Secondo Fumagalli, C. usò almeno dieci diverse marche tipografiche. Una di queste, come pure l'uso di alcune iniziali xilografiche, prova che C. deve essere stato il tipografo della prima edizione, non datata, delle Rime degl'Academici Eterei di Padova, stampata probabilmente nel 1567, di cui il British Museum dà errati dati tipografici (D. É. Rhodes, Rettifiche e aggiunte alla storia della stampa a Padova, in Studi di bibliogr. e di storia in on. di Tammaro De Marinis, IV, Verona 1964, p. 35).
Il suo ultimo libro sottoscritto sembra essere stato l'edizione a cura di Filippo Pigafetta delle Lettere et orationi del cardinal Bessarione, stampato nel 1573. L'edizione del De tutore et curatore tractatus di Antonio Piaggia, del 1574, che è attribuita a lui dalla British Library, non è sottoscritta da lui, ma ha semplicemente "Venetiis" come nota tipografica.

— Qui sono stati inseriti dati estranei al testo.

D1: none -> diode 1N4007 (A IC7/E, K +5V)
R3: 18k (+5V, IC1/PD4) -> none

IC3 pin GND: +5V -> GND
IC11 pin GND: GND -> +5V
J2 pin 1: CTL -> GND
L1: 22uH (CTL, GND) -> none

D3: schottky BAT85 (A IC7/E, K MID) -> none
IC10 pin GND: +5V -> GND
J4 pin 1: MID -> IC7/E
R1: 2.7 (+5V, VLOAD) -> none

Non si sa quando C. morì. Gli anni della sua più intensa attività come tipografo vanno dal 1540 al 1550; dopo quest'anno la sua produzione annuale sembra diminuire.
C. manifestamente non lasciò eredi, sebbene la nota tivografica "eredi di Comin da Trino" sia stata suggerita da un bibliografo per un libro del 1576: Garcia de Orta, Due libri dell'historia dei semplici, aromati et altre cose, che ha una marca tipografica dell'editore sul frontespizio identica a quella usata nel De sanguinis missione libri tres, Venetiis 1570, già assegnato a Comin. Ma ciò non significa che il tipografo che usò una delle sue vecchie marche tipografiche nel 1576 dovesse avere legalmente ereditato la sua azienda e potesse perciò essere autorizzato a chiamarsi "erede di Comin da Trino" (R. J. Durling. A catalogue of sixteenth century printed books in the National Library of Medicine, Bethesda, Maryland, 1967, p. 439, n. 3418, e ad Ind. p. 647).

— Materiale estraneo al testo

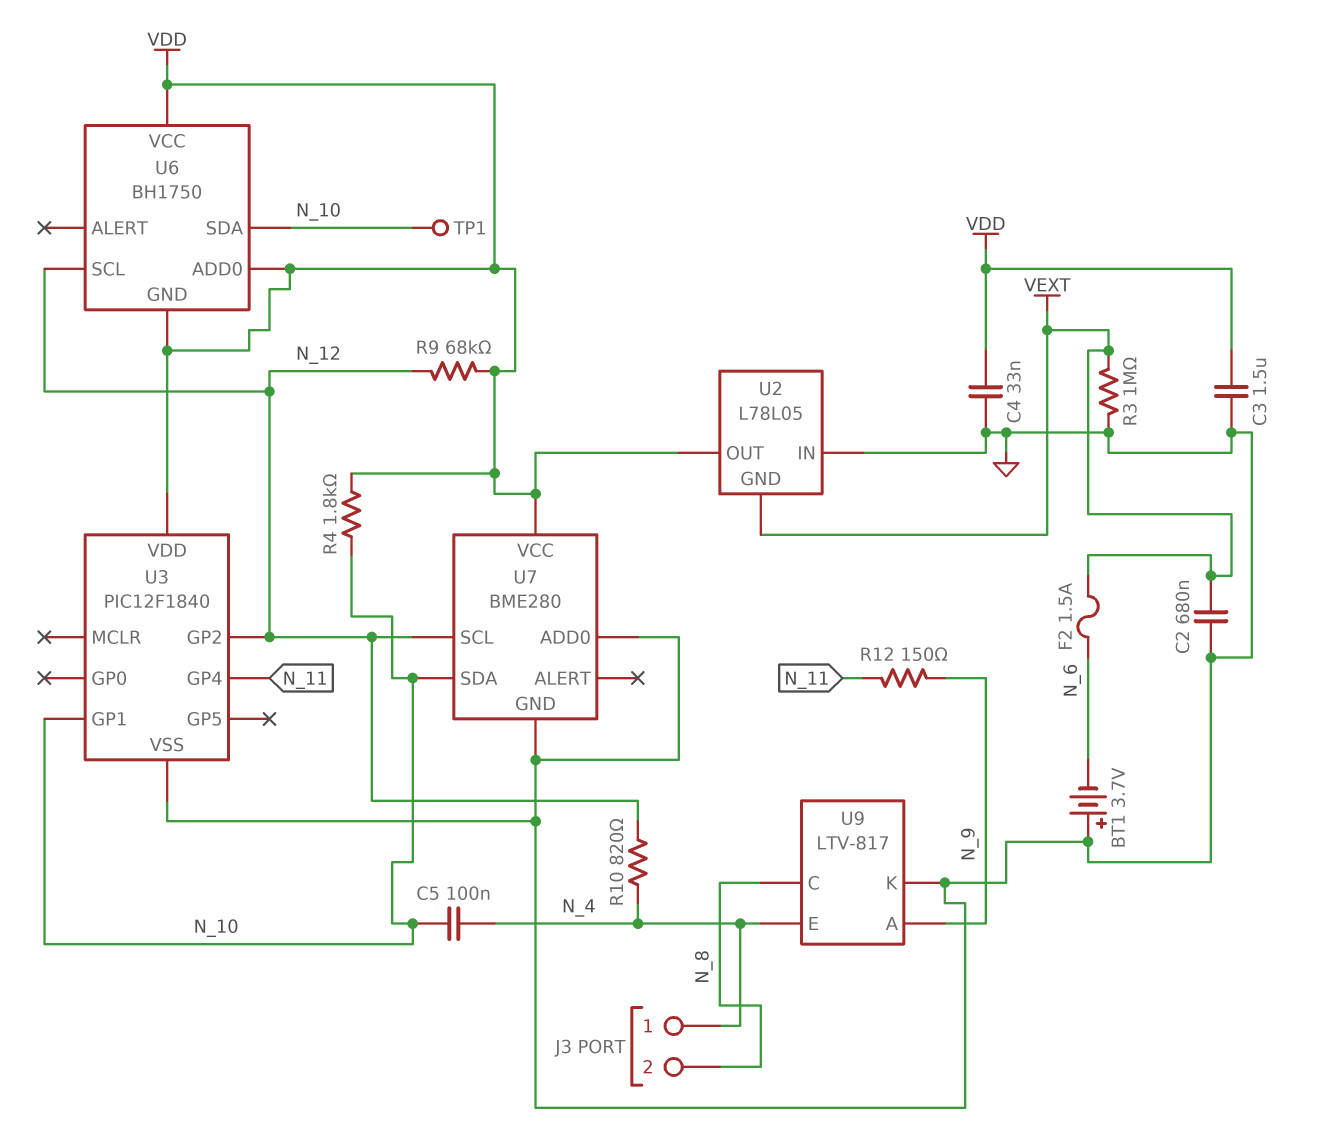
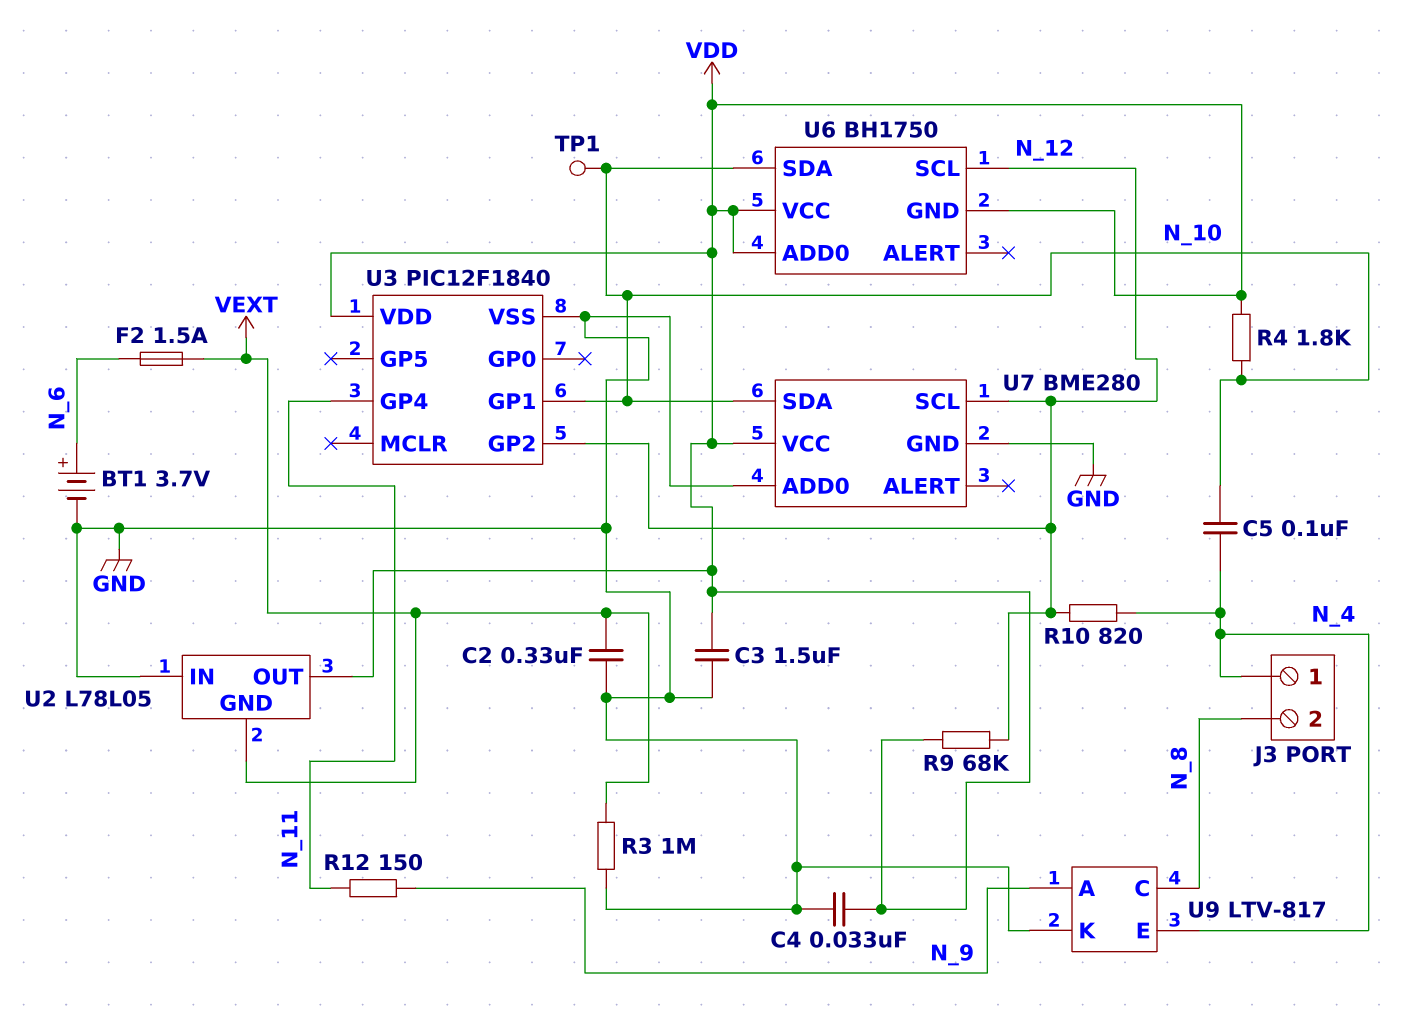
BT1: 3.7V (plus GND, minus N_6) -> 3.7V (plus N_6, minus GND)
C2: 680nF (GND, VEXT) -> 330nF (GND, VEXT)

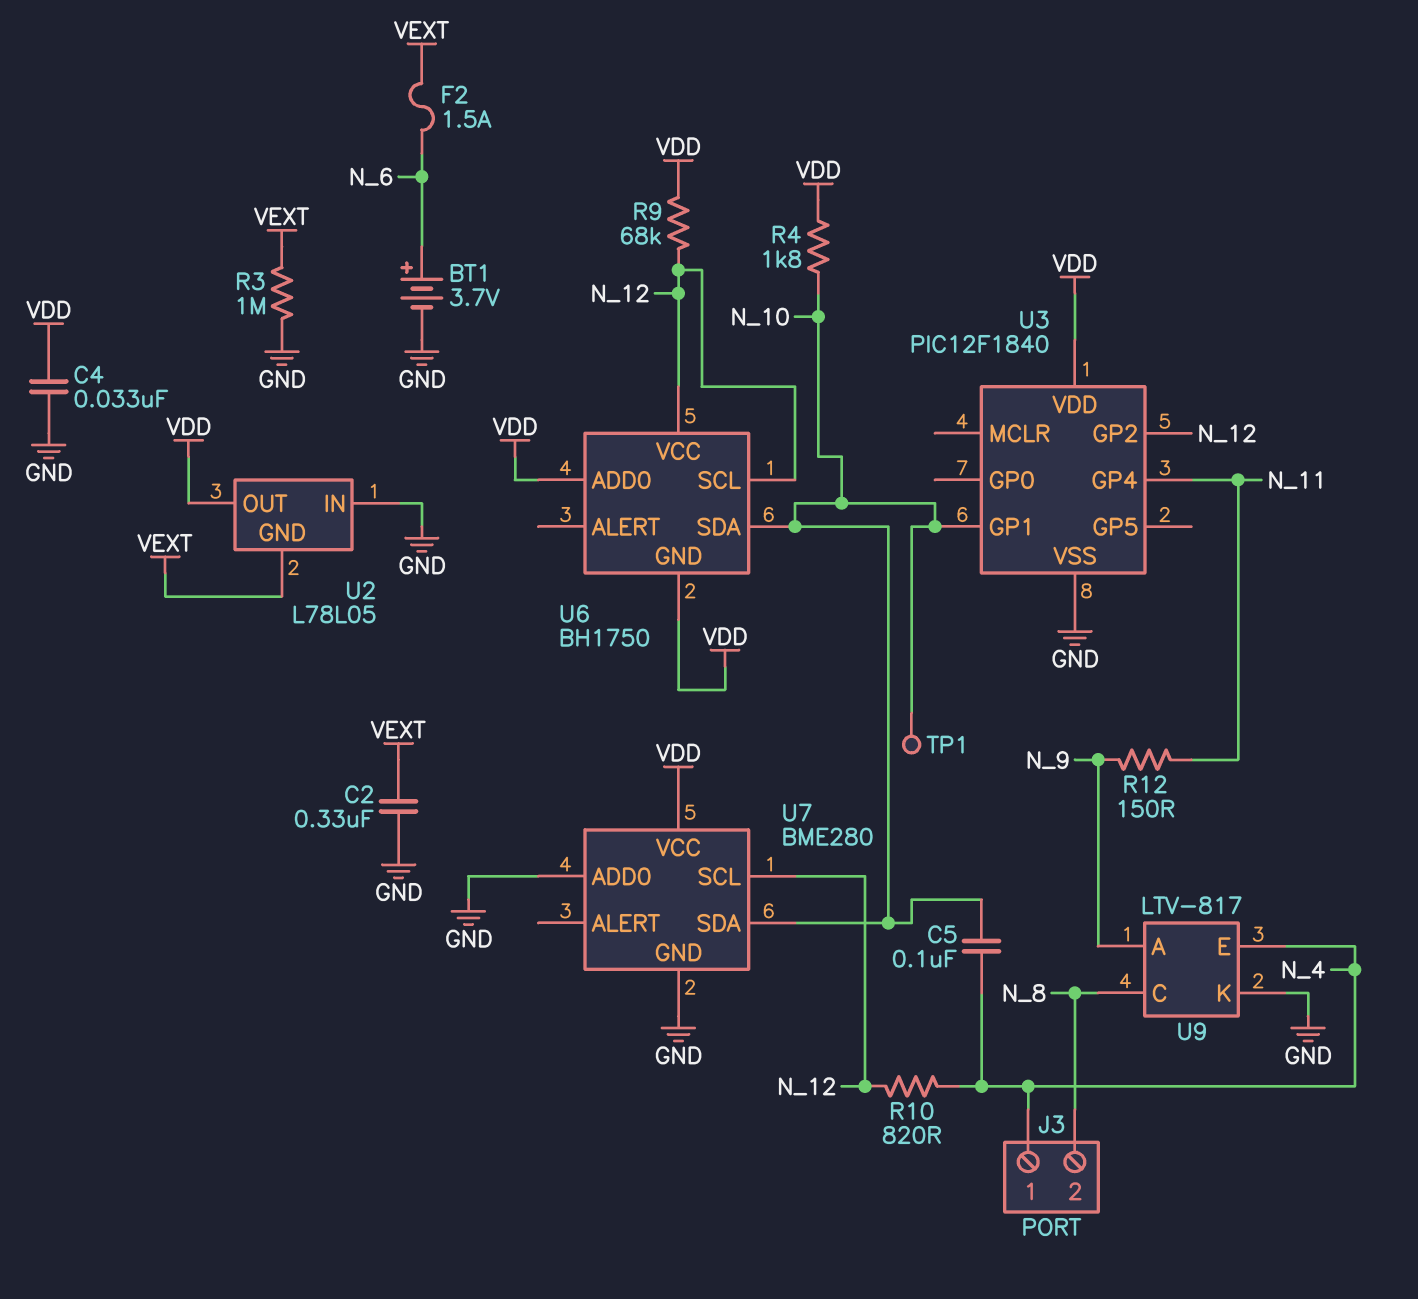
C3: 1.5uF (GND, VDD) -> none
U6 pin VCC: VDD -> N_12

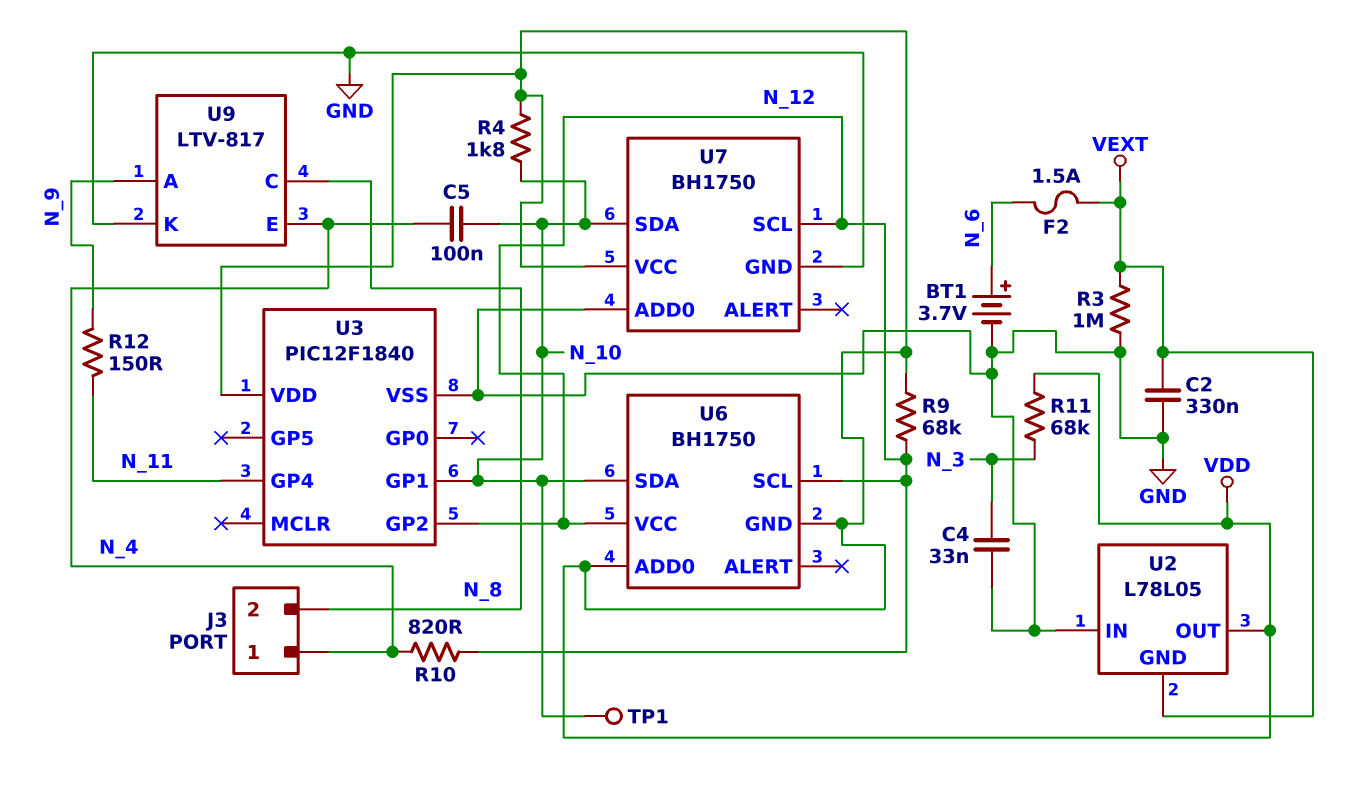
C4: 33nF (GND, VDD) -> 33nF (GND, N_3)
R11: none -> 68k (N_3, VDD)
U7: BME280 -> BH1750

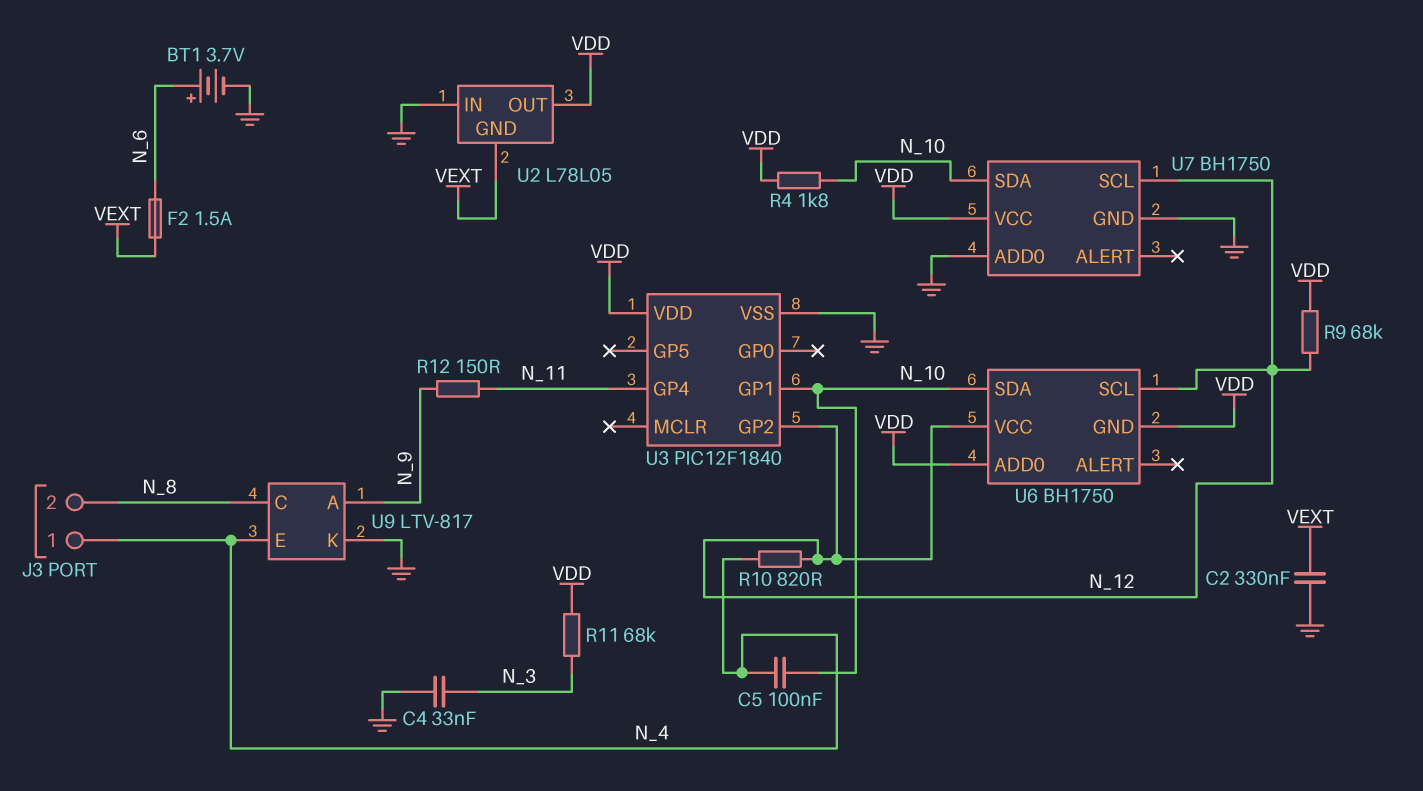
R3: 1M (GND, VEXT) -> none
TP1: test point (N_10) -> none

Bibl.: G. Raviola, Monografia della città di Trino, Trino 1872; S. Bongi, Annali di Gabriel Giolito de' Ferrari, I, Roma, 1890, pp. VIII, XXVI, 115, 120; C. Sincero, Trino, i suoi tipografi e l'abazia di Lucedio, Torino 1897, pp. 190-191; E. Pastorello, Tipografi, editori, librai a Venezia nel sec. XVI, Firenze 1924, pp. 22-23; Id., Bibliogr. storico-analitica dell'arte della stampa in Venezia, Venezia 1933, p. 191; G. Fumagalli, Lex. typogr. Italiae, Florence 1905, p. 491; F. Ascarelli, La tipografia cinquecentina ital., Firenze 1953, p. 197 e figure 128, 129; British Museum, Short-title catalogue of Italian books, 1465-1600, London 1958, pp. 811-812; E. Massa, I trinesi nella storia dell'arte editor., in V Centenario della introduzione della stampa in Italia..., Torino 1965, pp. non num.